#### Material supplied:
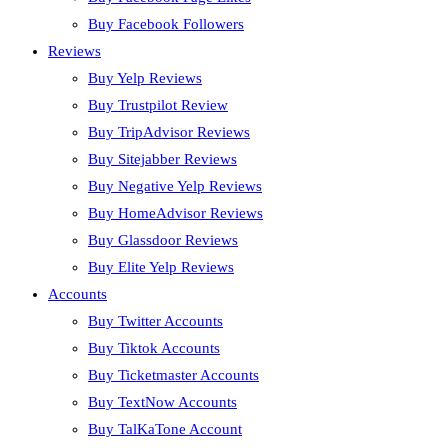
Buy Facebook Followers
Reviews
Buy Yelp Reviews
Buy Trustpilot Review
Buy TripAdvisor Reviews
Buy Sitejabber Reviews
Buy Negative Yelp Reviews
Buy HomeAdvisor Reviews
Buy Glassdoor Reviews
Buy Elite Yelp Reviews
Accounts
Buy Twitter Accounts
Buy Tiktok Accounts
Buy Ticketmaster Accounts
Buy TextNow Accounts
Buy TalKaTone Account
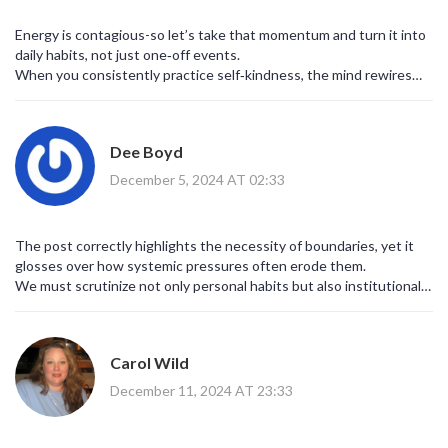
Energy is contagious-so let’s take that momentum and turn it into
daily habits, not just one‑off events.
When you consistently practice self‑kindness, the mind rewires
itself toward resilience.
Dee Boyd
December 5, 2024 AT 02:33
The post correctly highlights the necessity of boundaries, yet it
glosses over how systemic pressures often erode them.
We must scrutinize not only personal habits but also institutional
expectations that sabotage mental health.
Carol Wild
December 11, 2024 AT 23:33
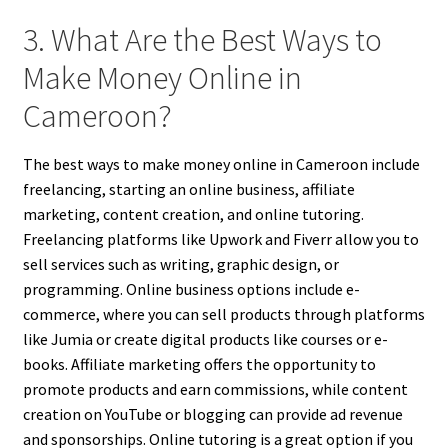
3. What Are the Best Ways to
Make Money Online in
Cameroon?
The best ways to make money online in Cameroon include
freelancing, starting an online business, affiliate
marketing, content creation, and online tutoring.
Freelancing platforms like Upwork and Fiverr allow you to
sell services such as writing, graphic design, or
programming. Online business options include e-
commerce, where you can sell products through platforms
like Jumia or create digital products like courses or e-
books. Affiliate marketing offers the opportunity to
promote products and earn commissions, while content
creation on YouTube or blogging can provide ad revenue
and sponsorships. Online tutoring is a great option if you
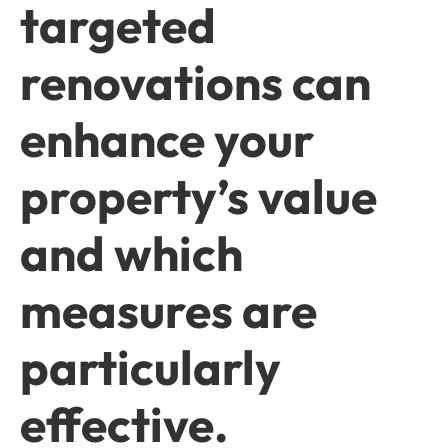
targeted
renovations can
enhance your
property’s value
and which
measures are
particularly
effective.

#### Instructions to follow:
Quote the data exactly, leaving every image out of the copy.

#### Exercise response:
Buy Facebook Followers
Reviews
Buy Yelp Reviews
Buy Trustpilot Review
Buy TripAdvisor Reviews
Buy Sitejabber Reviews
Buy Negative Yelp Reviews
Buy HomeAdvisor Reviews
Buy Glassdoor Reviews
Buy Elite Yelp Reviews
Accounts
Buy Twitter Accounts
Buy Tiktok Accounts
Buy Ticketmaster Accounts
Buy TextNow Accounts
Buy TalKaTone Account
Energy is contagious-so let’s take that momentum and turn it into
daily habits, not just one‑off events.
When you consistently practice self‑kindness, the mind rewires
itself toward resilience.
Dee Boyd
December 5, 2024 AT 02:33
The post correctly highlights the necessity of boundaries, yet it
glosses over how systemic pressures often erode them.
We must scrutinize not only personal habits but also institutional
expectations that sabotage mental health.
Carol Wild
December 11, 2024 AT 23:33
3. What Are the Best Ways to
Make Money Online in
Cameroon?
The best ways to make money online in Cameroon include
freelancing, starting an online business, affiliate
marketing, content creation, and online tutoring.
Freelancing platforms like Upwork and Fiverr allow you to
sell services such as writing, graphic design, or
programming. Online business options include e-
commerce, where you can sell products through platforms
like Jumia or create digital products like courses or e-
books. Affiliate marketing offers the opportunity to
promote products and earn commissions, while content
creation on YouTube or blogging can provide ad revenue
and sponsorships. Online tutoring is a great option if you
targeted
renovations can
enhance your
property’s value
and which
measures are
particularly
effective.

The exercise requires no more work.